| Global Times | 2013-3-14 1:13:01
By Guo Kai
US President Barack Obama claimed Wednesday that some cyber attacks originating in China on US firms and infrastructure were "state sponsored," AFP reported, triggering Chinese experts to retort by accusing the president of searching for support for his government budget.
Obama took broad swipes at China without providing specific evidence or naming names during an interview with ABC News Tuesday.
"What is absolutely true is that we have seen a steady ramping up of cyber security threats. Some are state sponsored. Some are just sponsored by criminals," Obama said.
The president also cautioned about the need to avoid "war rhetoric" when discussing cyber attacks.
Fang Binxing, a professor at the Beijing University of Posts and Telecommunications, told the Global Times Obama was using the issue of cyber security to deflect the spotlight from his inability to reach agreement on a government budget.
"Every time the US government faces a budget problem, it revisits cyber attacks from China," Fang said.
According to Fang, so far no direct evidence shows that cyber attacks on US firms originate from China, much less are sponsored by the Chinese government.
"As an insider of the industry, I know how cautiously hackers perform. An earlier US report said a hacker in Shanghai was detected with simple codes, which is really ridiculous," Fang said.
Last month, a US Internet security firm accused a Shanghai-based People's Liberation Army unit of stealing data from at least 141 organizations.
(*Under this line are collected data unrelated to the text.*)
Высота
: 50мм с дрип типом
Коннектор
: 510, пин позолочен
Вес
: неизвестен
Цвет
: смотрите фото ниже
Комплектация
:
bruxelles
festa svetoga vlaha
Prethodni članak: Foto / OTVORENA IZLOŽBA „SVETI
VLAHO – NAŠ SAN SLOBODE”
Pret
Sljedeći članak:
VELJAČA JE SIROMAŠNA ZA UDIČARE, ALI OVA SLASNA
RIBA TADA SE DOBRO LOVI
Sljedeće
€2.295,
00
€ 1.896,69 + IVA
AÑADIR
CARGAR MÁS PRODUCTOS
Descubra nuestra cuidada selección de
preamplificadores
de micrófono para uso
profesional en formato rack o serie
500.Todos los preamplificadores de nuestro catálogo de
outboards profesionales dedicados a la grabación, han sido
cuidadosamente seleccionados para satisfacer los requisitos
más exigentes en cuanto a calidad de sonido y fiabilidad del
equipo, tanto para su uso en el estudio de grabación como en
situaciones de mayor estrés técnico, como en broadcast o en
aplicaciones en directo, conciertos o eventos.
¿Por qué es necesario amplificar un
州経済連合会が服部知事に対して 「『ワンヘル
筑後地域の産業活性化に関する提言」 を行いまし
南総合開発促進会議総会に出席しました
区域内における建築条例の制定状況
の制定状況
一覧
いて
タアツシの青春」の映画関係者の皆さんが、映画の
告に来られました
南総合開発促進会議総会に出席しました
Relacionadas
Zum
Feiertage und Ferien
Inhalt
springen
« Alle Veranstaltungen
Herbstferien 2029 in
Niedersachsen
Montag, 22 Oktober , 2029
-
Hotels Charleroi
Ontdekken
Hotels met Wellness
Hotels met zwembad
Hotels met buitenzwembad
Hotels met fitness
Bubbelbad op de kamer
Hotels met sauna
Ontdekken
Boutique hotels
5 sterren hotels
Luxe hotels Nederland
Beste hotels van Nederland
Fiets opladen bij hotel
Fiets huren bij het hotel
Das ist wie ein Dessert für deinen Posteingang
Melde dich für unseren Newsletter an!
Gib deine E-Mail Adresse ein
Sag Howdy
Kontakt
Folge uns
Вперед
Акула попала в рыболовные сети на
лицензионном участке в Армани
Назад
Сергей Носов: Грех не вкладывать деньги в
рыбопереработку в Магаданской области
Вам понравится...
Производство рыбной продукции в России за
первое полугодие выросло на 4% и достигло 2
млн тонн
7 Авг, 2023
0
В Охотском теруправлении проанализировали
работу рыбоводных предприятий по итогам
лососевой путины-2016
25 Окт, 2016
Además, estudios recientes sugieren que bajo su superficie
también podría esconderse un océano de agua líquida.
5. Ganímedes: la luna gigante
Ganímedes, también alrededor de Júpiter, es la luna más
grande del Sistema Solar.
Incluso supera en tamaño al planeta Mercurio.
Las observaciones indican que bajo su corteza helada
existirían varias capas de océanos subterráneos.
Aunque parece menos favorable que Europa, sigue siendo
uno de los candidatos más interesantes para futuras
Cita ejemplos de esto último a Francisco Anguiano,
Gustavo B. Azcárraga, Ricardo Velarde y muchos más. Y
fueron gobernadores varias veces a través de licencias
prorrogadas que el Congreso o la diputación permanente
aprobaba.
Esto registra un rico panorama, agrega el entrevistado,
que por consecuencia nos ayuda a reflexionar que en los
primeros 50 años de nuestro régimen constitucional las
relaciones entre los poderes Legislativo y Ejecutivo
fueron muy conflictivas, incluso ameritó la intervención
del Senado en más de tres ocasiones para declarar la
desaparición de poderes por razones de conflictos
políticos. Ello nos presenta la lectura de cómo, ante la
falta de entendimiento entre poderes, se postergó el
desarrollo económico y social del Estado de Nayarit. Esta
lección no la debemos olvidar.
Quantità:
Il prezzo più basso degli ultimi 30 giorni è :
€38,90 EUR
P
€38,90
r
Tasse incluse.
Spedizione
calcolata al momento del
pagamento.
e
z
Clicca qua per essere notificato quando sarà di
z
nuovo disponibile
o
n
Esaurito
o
Both China's defense and foreign ministries immediately dismissed the accusation.
Da Wei, a US studies expert at the China Institute of Contemporary International Relations, echoed Fang's sentiment, claiming current technologies could not trace the source or sponsor of cyber attacks targeting the US.
"Both countries should pay more attention to bilateral relations rather than cyber attacks. Cooperation from the two countries on cyber security would be more helpful," Da said, adding "strong rules and management" are needed from both sides.
During his TV interview, Obama also said that the US has made it clear that it expects China and "some other state actors" to follow international norms and abide by international rules.
"We'll have some pretty tough talk with them. We already have," Obama said in reference to China, complaining that billions of dollars and industrial secrets have been lost due to cyber hacking, according to AFP.
On Tuesday, Chinese foreign ministry spokeswoman Hua Chunying said that "in terms of Internet security, China is vulnerable and one of the most seriously attacked victims."